Bed-Exit Behavior Recognition for Real-Time Images within Limited Range
Round 1
Reviewer 1 Report
The paper proposed bed-exit monitoring system based on 3 cascade modules: object detection, status classification, and behavior recognition. The target application of the proposed system is to be used for monitoring patients with high fall risk. The proposed application is very interesting and beneficial. However, there are some concerns that shall be addressed to strengthen the paper. These are the following.
In figure 5, input queue and output queue shall be defined.
In lines 148-149, it is mentioned that, in the on-bed scenario, the detected object can be “head”. And it can be “body” in the out-of-bed scenario. According to this statement, were different target objects aimed for different scenarios? If so, how the system handle misclassification shall be discussed.
Most importantly, the experiments in the paper only evaluated the effectiveness of the behavior recognition module where the input video is already segmented. The effectiveness of the system where it is used at the target task shall also be investigated. That is the system performance where the input is the whole video sequence of users lying on the bed with such bed-exit activities shall be evaluated.
Author Response
Please see the attachment.
Author Response File: Author Response.pdf
Reviewer 2 Report
This paper proposed an image-based behavior recognition system to detect three bed related behavior in the ward. It uses RGB video camera to capture NFW image frames in bright light conditions. Yolov4-tiny has been adopted as the algorithm for object detection and tracking. The topic is interesting and the use case is sound. My major concerns are:
1. The light condition may change when the patient needs to sleep, how to detect bed behavior in dark environment? The introduction part listed multiple non-RGB sensors including IR thermal images and wearable sensors to detect movement. I highly suggest the authors to include object detection and tracking algorithms using multiple sensors for bed behavior classification in dark conditions (sensor fusion). If not applicable, at least include the related references [1][2].
2. There is no adjustment or improvement of Yolov4-tiny for the specific use case. At least there could be some other SOTA algorithms for performance comparison. It is suggested to add reference [3] for object detection, and [4] for object tracking.
[1] Correlative Mean-Field Filter for Sequential and Spatial Data Processing, in the Proceedings of IEEE International Conference on Computer as a Tool (EUROCON), Ohrid, Macedonia, July 2017
[2] Distributed mean-field-type filters for Big Data assimilation, in the second IEEE International Conference on Data Science and Systems (HPCC-SmartCity-DSS), Sydney, Australia, Dec, 2016, pp. 1446-1453
[3] Exploring Plain Vision Transformer Backbones for Object Detection
[4] Spiking Transformers for Event-Based Single Object Tracking
Author Response
Please see the attachment.
Author Response File: Author Response.pdf
Reviewer 3 Report
1. The Abstract must be relevant for paper including the motivation.
2 The scope of the work must be clear also in Abstract. So, what is the scope, the presence or absence in the bed or the movement of patient?
3. The research in this area is very low, only very few papers deal with this known subject. Also, the area is very very narrow, so the interest of readers is not justified.
4. Despite of large introduction (and references), Bed-exit monitoring is practically a sort part and inclusion of large part of object recognition techniques that is a huge area of research is not justified.
6. The references should filter to refer to subject of the paper.
7. The Fig 4-5 is very general and simplest.
8. The "embedded system" is not presented (hardware).
9. The paper devote a large portion of complexity of calculus. What is the justification of this mathematics in a monitoring system?

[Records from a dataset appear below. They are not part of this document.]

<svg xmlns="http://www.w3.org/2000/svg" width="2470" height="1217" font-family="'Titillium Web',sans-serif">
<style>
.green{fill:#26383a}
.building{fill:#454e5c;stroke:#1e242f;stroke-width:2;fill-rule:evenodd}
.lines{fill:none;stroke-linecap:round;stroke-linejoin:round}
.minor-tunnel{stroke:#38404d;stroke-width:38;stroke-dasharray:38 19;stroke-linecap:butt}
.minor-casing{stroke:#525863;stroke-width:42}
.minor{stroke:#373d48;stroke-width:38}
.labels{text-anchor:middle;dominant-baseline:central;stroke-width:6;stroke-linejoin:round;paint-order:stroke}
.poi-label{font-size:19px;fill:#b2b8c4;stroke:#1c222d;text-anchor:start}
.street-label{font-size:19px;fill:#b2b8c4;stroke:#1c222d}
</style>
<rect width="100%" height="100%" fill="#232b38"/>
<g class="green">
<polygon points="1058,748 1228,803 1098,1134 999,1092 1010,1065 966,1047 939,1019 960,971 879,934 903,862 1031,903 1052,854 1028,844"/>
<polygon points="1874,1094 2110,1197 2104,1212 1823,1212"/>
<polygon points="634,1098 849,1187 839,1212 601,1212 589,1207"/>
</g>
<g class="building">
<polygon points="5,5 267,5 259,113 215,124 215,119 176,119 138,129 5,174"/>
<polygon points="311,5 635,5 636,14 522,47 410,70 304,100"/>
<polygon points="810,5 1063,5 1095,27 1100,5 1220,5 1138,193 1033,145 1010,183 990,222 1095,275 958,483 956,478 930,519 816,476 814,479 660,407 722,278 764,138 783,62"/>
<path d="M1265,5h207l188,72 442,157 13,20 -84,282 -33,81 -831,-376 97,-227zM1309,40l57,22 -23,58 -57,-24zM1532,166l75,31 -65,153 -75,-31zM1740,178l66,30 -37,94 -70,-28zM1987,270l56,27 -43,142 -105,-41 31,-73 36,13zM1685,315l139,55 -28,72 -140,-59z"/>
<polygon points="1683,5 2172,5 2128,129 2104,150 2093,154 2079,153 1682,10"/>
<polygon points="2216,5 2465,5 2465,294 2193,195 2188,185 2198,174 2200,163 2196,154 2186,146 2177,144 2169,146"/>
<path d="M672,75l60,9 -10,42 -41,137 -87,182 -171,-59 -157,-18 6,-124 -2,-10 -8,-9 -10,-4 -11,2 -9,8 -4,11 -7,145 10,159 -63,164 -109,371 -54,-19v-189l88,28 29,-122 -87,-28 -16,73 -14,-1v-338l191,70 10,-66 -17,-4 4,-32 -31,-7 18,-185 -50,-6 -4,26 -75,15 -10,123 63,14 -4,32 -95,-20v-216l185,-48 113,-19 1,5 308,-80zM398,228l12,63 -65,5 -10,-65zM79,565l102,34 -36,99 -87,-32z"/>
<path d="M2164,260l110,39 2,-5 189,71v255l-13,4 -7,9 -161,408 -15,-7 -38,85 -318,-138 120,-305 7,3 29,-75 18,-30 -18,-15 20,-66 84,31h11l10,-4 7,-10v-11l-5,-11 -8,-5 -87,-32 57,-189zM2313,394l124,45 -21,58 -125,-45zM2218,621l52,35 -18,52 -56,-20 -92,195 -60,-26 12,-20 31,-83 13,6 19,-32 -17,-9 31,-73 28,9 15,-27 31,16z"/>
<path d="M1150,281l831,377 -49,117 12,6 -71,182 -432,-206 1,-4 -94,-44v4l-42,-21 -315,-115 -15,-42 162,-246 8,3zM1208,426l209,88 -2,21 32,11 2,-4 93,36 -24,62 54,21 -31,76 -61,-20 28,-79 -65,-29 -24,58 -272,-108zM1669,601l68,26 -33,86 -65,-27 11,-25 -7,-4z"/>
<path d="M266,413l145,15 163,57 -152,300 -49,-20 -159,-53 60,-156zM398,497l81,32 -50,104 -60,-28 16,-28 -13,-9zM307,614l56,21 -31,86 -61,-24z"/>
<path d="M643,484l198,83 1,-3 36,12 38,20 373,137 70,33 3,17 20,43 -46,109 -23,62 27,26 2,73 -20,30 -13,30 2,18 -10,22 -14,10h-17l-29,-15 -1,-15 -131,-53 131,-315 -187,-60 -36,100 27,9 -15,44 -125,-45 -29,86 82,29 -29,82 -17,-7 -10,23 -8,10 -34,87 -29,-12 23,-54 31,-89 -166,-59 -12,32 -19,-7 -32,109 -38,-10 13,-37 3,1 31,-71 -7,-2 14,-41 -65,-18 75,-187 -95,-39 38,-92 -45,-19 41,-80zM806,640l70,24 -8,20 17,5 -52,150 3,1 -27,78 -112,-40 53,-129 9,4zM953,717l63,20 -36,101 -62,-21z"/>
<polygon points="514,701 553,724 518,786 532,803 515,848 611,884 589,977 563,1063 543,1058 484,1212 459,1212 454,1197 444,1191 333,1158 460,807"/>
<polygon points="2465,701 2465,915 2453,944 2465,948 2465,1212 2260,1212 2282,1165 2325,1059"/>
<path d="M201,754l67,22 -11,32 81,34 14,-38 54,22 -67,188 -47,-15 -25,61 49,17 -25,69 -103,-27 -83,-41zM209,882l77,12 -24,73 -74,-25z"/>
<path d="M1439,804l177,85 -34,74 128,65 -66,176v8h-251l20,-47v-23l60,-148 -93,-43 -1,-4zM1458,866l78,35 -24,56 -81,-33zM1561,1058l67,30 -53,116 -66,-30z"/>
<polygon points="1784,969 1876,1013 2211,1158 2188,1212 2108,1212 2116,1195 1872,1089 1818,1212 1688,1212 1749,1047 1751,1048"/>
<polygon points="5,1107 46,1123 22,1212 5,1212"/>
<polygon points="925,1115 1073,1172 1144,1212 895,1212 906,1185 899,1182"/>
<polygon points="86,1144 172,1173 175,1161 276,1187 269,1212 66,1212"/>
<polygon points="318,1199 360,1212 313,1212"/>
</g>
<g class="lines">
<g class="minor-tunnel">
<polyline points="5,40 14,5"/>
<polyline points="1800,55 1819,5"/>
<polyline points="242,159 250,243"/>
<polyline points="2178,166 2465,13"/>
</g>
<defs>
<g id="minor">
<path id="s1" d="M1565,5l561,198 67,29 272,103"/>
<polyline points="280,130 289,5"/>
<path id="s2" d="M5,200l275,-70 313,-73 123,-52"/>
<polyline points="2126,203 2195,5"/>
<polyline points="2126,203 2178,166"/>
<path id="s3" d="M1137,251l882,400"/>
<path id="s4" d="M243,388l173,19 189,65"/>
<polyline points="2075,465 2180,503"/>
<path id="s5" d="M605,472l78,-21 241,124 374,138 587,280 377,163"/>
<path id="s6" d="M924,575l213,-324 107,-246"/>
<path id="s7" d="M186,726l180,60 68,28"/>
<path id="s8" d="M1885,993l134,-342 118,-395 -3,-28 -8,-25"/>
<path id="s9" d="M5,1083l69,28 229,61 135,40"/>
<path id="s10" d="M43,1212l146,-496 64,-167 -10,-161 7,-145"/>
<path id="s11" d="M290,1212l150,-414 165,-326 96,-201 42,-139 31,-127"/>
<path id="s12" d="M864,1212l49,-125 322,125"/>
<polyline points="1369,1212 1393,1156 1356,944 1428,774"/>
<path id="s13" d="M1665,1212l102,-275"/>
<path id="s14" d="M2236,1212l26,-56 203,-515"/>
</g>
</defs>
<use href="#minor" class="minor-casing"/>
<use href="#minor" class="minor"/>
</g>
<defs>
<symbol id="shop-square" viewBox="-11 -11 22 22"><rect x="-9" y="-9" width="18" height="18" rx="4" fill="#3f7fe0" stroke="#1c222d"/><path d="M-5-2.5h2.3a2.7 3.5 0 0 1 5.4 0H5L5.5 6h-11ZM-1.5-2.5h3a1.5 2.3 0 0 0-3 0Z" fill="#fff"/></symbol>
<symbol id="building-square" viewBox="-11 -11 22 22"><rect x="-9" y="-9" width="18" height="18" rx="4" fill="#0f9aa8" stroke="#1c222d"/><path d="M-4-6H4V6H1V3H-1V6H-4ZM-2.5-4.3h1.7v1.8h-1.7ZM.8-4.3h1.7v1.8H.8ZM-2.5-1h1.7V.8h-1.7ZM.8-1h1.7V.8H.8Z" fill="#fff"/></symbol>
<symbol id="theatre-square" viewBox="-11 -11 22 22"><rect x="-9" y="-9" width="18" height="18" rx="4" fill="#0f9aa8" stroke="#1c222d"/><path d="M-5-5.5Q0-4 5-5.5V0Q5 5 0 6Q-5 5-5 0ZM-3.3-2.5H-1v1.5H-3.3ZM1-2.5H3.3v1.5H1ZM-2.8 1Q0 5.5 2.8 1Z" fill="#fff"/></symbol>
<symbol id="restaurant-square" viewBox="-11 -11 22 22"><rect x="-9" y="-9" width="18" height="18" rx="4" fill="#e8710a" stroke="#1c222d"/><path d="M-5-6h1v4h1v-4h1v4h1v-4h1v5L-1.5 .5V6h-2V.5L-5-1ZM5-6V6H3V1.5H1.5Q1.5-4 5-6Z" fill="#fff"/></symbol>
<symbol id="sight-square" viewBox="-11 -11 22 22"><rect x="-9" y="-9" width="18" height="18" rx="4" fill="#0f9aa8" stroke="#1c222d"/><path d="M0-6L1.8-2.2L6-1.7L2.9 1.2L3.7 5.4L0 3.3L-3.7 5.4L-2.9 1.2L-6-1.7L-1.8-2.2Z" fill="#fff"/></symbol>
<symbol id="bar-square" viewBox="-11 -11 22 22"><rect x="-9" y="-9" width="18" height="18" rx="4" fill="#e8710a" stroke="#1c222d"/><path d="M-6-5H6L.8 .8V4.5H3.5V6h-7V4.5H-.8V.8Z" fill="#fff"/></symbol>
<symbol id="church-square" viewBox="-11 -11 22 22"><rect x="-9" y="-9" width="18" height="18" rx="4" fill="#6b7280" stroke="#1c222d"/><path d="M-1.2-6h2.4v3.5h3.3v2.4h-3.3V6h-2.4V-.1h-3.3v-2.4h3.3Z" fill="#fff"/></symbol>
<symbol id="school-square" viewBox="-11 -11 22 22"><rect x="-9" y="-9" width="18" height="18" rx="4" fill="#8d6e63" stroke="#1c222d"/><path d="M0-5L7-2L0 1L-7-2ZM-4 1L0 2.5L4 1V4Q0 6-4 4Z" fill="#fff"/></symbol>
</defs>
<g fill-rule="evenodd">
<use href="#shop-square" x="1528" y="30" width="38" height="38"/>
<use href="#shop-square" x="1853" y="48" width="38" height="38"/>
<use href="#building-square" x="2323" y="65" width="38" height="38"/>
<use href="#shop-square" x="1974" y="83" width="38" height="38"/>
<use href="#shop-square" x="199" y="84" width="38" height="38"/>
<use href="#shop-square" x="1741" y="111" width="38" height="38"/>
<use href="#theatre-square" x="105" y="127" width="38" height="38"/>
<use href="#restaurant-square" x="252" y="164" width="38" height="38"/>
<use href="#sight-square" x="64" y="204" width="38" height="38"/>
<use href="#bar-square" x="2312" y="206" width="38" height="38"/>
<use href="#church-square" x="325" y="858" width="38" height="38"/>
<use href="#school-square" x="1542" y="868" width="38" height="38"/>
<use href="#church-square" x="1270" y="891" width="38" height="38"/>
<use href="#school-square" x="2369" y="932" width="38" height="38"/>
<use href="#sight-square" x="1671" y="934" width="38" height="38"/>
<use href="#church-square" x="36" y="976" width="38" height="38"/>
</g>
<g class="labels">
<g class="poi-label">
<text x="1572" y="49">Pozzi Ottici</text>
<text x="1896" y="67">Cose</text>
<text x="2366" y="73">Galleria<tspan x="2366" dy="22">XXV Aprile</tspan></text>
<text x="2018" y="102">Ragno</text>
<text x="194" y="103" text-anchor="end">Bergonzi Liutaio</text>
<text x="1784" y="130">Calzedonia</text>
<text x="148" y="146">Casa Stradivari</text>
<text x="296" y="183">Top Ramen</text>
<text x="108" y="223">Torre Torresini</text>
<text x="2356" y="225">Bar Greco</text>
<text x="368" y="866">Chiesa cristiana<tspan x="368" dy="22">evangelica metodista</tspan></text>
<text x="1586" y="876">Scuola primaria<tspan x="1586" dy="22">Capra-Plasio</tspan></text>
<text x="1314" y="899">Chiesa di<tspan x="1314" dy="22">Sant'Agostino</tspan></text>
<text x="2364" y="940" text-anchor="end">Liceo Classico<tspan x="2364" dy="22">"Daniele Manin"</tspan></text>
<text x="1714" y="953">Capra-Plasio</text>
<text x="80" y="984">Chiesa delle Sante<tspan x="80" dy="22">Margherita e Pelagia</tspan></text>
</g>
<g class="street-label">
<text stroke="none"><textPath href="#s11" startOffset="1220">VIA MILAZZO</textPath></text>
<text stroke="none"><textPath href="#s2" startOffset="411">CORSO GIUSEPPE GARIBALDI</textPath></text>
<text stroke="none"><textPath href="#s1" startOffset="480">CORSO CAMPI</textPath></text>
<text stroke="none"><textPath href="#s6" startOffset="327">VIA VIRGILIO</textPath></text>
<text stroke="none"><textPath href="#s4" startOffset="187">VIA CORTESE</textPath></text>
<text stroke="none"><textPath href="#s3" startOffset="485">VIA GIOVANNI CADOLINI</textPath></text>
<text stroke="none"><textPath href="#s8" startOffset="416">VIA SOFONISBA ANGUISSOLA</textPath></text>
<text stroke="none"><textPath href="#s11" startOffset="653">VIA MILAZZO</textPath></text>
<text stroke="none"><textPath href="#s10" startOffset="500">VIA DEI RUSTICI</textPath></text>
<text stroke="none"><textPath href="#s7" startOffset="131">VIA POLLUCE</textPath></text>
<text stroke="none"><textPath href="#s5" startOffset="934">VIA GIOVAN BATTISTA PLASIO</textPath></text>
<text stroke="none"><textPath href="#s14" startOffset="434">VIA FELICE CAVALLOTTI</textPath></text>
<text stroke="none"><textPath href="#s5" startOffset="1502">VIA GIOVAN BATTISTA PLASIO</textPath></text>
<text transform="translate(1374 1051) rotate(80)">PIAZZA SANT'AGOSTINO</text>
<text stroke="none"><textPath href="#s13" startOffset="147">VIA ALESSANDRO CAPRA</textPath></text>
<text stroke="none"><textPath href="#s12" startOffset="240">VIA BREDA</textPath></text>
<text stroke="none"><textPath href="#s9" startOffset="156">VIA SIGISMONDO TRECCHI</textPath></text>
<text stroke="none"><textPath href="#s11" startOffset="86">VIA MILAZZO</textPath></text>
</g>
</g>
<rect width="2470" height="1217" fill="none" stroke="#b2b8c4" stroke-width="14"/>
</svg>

10 The Eq. 6 is unclear for a reader. There are four situations: off, on, return, nobody. A natural question arise related to image processing and computer vision: there are no much simpler methods to detect presence or absence a one person sin a frame?
The same question is about the sequences presence/absence of one person in a frame.
11. The paper should better organized. There should be clear section to identify how the block works: classifier, controller and decision of behavior.
12. Table 1, and 2 are unclear. The authors should define with example what means TP and TN (These are general statistic definition) in this case, with example. Much more, the classifier should have a class; These classes must be defined in order to know what we classify.
13. The LSTM classifier is hard to be discovered in this large paper, only one sentence or maybe two just before eq. 13. Finally, the reader cannot draw a conclusion about how was used this classifier for an extremely general sentence about LSTM as deep learning method.
14.The original contribution is not clear at all. Especially, the results are not compared with [30] that achieve an accuracy of 99%.
Author Response
Please see the attachment.
Author Response File: Author Response.pdf
Round 2
Reviewer 2 Report
The revised version has addressed all my concerns, it is ready to publish.
Reviewer 3 Report
All the requirements are fulfilled. The paper can be published.